#### SUPPLIED RECORDS
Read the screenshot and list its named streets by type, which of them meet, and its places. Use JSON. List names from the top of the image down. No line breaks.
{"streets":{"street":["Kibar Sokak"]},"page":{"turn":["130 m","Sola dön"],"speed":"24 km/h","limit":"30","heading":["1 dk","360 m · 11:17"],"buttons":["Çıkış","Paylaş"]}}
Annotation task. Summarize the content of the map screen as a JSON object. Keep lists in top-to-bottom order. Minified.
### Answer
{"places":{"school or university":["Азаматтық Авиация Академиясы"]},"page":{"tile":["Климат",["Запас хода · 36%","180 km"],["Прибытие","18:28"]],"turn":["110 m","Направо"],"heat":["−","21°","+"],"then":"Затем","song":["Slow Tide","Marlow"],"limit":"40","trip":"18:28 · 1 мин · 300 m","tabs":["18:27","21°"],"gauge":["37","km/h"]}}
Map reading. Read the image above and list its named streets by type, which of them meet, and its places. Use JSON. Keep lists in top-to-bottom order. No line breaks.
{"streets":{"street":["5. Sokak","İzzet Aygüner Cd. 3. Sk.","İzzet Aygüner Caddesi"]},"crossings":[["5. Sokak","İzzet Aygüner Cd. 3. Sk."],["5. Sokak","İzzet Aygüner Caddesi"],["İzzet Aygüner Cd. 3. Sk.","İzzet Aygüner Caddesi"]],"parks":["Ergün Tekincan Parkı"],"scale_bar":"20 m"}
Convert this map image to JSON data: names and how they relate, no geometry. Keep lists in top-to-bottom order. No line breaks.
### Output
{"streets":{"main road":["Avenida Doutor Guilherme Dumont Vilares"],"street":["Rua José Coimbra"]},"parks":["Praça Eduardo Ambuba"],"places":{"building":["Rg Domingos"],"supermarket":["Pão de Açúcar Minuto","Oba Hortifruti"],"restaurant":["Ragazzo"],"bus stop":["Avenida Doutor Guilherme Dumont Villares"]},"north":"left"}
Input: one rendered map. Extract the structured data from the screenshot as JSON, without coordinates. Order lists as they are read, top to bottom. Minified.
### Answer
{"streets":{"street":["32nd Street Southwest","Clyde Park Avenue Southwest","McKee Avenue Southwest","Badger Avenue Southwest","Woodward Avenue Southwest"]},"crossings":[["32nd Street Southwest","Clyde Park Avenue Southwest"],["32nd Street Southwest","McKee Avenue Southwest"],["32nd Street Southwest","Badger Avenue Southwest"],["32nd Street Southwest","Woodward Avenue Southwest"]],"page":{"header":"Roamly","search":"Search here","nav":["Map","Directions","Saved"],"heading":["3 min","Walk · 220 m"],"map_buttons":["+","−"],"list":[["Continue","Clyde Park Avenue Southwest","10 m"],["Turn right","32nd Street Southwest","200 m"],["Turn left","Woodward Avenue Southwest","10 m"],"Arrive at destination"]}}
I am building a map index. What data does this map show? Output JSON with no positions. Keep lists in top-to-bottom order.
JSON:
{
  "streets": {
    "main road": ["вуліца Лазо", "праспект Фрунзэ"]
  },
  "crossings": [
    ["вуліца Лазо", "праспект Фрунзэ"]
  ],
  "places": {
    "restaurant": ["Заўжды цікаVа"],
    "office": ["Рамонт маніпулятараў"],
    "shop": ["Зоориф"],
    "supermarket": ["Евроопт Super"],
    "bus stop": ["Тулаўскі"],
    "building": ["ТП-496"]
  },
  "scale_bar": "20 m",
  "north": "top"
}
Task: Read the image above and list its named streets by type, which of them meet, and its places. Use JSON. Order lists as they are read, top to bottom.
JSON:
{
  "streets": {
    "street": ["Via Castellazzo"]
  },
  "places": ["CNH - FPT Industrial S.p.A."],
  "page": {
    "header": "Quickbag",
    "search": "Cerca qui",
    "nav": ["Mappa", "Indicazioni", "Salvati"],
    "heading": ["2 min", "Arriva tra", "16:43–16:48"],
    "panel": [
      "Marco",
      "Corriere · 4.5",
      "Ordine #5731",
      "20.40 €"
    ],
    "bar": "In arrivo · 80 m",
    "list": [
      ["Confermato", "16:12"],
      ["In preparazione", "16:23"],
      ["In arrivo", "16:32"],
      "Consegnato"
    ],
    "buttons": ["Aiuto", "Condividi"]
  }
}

#### EXERCISE DESCRIPTION
The answer must be a verbatim transcription of the entries above, from the first line through the line that contains "Input: one rendered", and nothing more.

#### REPLY
Read the screenshot and list its named streets by type, which of them meet, and its places. Use JSON. List names from the top of the image down. No line breaks.
{"streets":{"street":["Kibar Sokak"]},"page":{"turn":["130 m","Sola dön"],"speed":"24 km/h","limit":"30","heading":["1 dk","360 m · 11:17"],"buttons":["Çıkış","Paylaş"]}}
Annotation task. Summarize the content of the map screen as a JSON object. Keep lists in top-to-bottom order. Minified.
### Answer
{"places":{"school or university":["Азаматтық Авиация Академиясы"]},"page":{"tile":["Климат",["Запас хода · 36%","180 km"],["Прибытие","18:28"]],"turn":["110 m","Направо"],"heat":["−","21°","+"],"then":"Затем","song":["Slow Tide","Marlow"],"limit":"40","trip":"18:28 · 1 мин · 300 m","tabs":["18:27","21°"],"gauge":["37","km/h"]}}
Map reading. Read the image above and list its named streets by type, which of them meet, and its places. Use JSON. Keep lists in top-to-bottom order. No line breaks.
{"streets":{"street":["5. Sokak","İzzet Aygüner Cd. 3. Sk.","İzzet Aygüner Caddesi"]},"crossings":[["5. Sokak","İzzet Aygüner Cd. 3. Sk."],["5. Sokak","İzzet Aygüner Caddesi"],["İzzet Aygüner Cd. 3. Sk.","İzzet Aygüner Caddesi"]],"parks":["Ergün Tekincan Parkı"],"scale_bar":"20 m"}
Convert this map image to JSON data: names and how they relate, no geometry. Keep lists in top-to-bottom order. No line breaks.
### Output
{"streets":{"main road":["Avenida Doutor Guilherme Dumont Vilares"],"street":["Rua José Coimbra"]},"parks":["Praça Eduardo Ambuba"],"places":{"building":["Rg Domingos"],"supermarket":["Pão de Açúcar Minuto","Oba Hortifruti"],"restaurant":["Ragazzo"],"bus stop":["Avenida Doutor Guilherme Dumont Villares"]},"north":"left"}
Input: one rendered map. Extract the structured data from the screenshot as JSON, without coordinates. Order lists as they are read, top to bottom. Minified.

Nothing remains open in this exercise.